EPA announced it intends to use Clean Air Act authority to regulate fugitive dust emissions from CKD management and disposal operations. The agency determined that the existing National Pollution Discharge Elimination System (NPDES) for water discharges would be sufficient to regulate surface water pollution from CKD management and disposal. EPA must yet actually list CKD as a specific hazardous waste and assign it a waste code. Finally, EPA announced that its regulation decision on cement kiln dust would apply to all CKD and not just CKD derived from the burning of hazardous waste in cement kilns.
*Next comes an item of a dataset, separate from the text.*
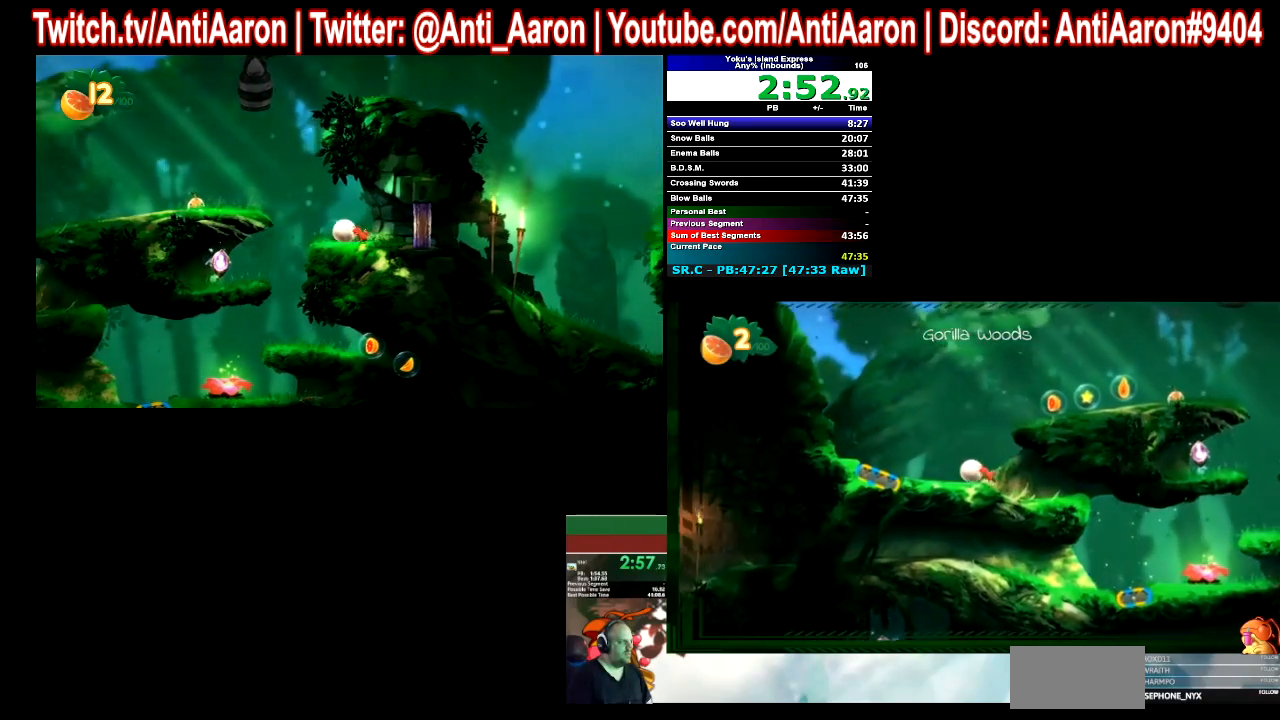
{"buttons": ["DPAD_LEFT"], "right_stick": "center", "button_events": []}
EPA's final CKD decision has been criticized by some groups as constituting "Subtitle C Lite" regulation of CKD, and for failure to fully regulate the material as a full-fledged hazardous waste which should not escape RCRA regulation under the "derived from" rule that presently ensures the hazardous waste incinerator ash must be treated as a hazardous waste. The critics contend that EPA's decision doesn't go far enough.
C. Cement Products From Waste Burning Kilns:
Cement and clinker produced by waste burning kilns contain the same types of metals and organic compounds that are found in air emissions and CKD. As is the case with air emissions and CKD, the raw materials used, the system design, and the operation of the kiln - as well as the type of fuel - contribute to the amount of metals found in cement product.
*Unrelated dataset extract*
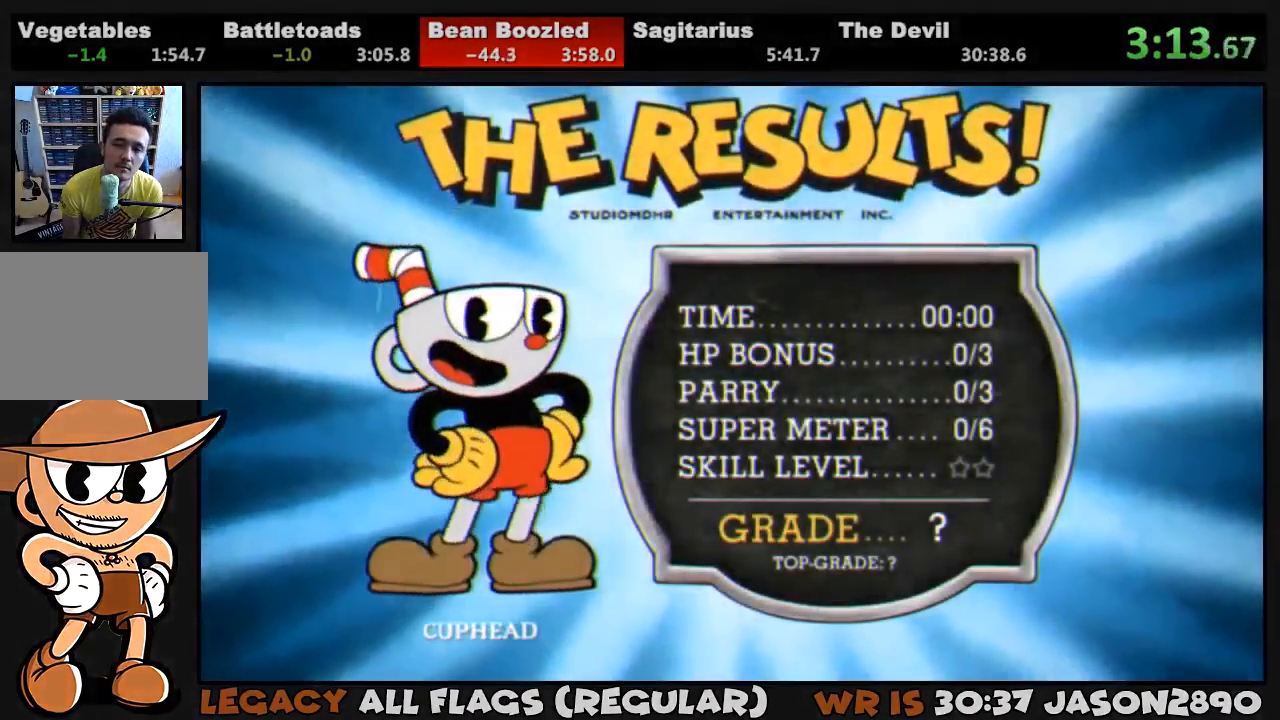
Gameplay with a controller (PlayStation layout); each line is a JSON object with the inputs held at the frame after it. "events" lists button and stick changes between this image and that frame as [ms after this image, input, new state], when the widget could be followed in between.
{"buttons": ["CROSS", "CIRCLE"], "left_stick": "center", "right_stick": "center", "events": [[33, "CIRCLE", "down"], [67, "CROSS", "up"], [100, "CIRCLE", "up"], [100, "CROSS", "down"], [133, "CIRCLE", "down"], [167, "CROSS", "up"], [200, "CIRCLE", "up"], [200, "CROSS", "down"], [267, "CIRCLE", "down"], [267, "CROSS", "up"], [333, "CIRCLE", "up"], [333, "CROSS", "down"], [367, "CIRCLE", "down"], [400, "CROSS", "up"], [433, "CIRCLE", "up"], [433, "CROSS", "down"], [500, "CIRCLE", "down"]]}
There is concern whether cement and clinker produced by hazardous waste burning kilns contain unacceptably high percentages of metals, and the potential for metals to leach from finished cement into the environment. The presence of metals in cement in sufficient quantities could also threaten the structural integrity of roads, buildings and sidewalks. Unfortunately, there is very little data available to shed light on this topic.
The EPA Cement Kiln Dust Report found that some clinker samples from hazardous waste burning kilns exceeded Land Disposal Restrictions for hazardous waste. Technically, this clinker should be considered hazardous waste. On the other hand, a review of limited data by a cement industry consultant indicated that average metal concentrations did not differ significantly for cement and clinker produced in hazardous waste fired kilns and fossil fuel burning kilns. It should be understood, however, that the wide variability of the metal content of hazardous waste blends that can be brought to a facility will have a dramatic impact on the results of environmental and cement product testing where there is no effort to standardize or normalize the metals content of the waste being fed during any testing being conducted.
The use of metal bearing wastes as fuel should eventually lead to higher metal content in the clinker and cement product, particularly if CKD is recycled at high rates. Kilns that recycle less CKD show less metal content in their CKD, because metals do not accumulate in the CKD through repeated passes through the kiln. As regulations governing the disposal of CKD tighten, and as air pollution control devices become more efficient, greater percentages of metal contaminated CKD may be captured and recycled to the kiln. This may have an impact on the metals content of cement product. CKD containing 1300 ppm lead when recycled to the kiln under typical operating conditions yields a cement product containing 540 ppm lead.
Notwithstanding the problem of toxic contaminants being present in cement, EPA's February 7, 1995 decision anticipated that more stringent regulation of cement kiln dust would cause more of this material to be recycled back into kilns. In their decision, EPA announced that cement klinker would be excluded by rule from any inclusion as a hazardous waste under the revised regulatory program.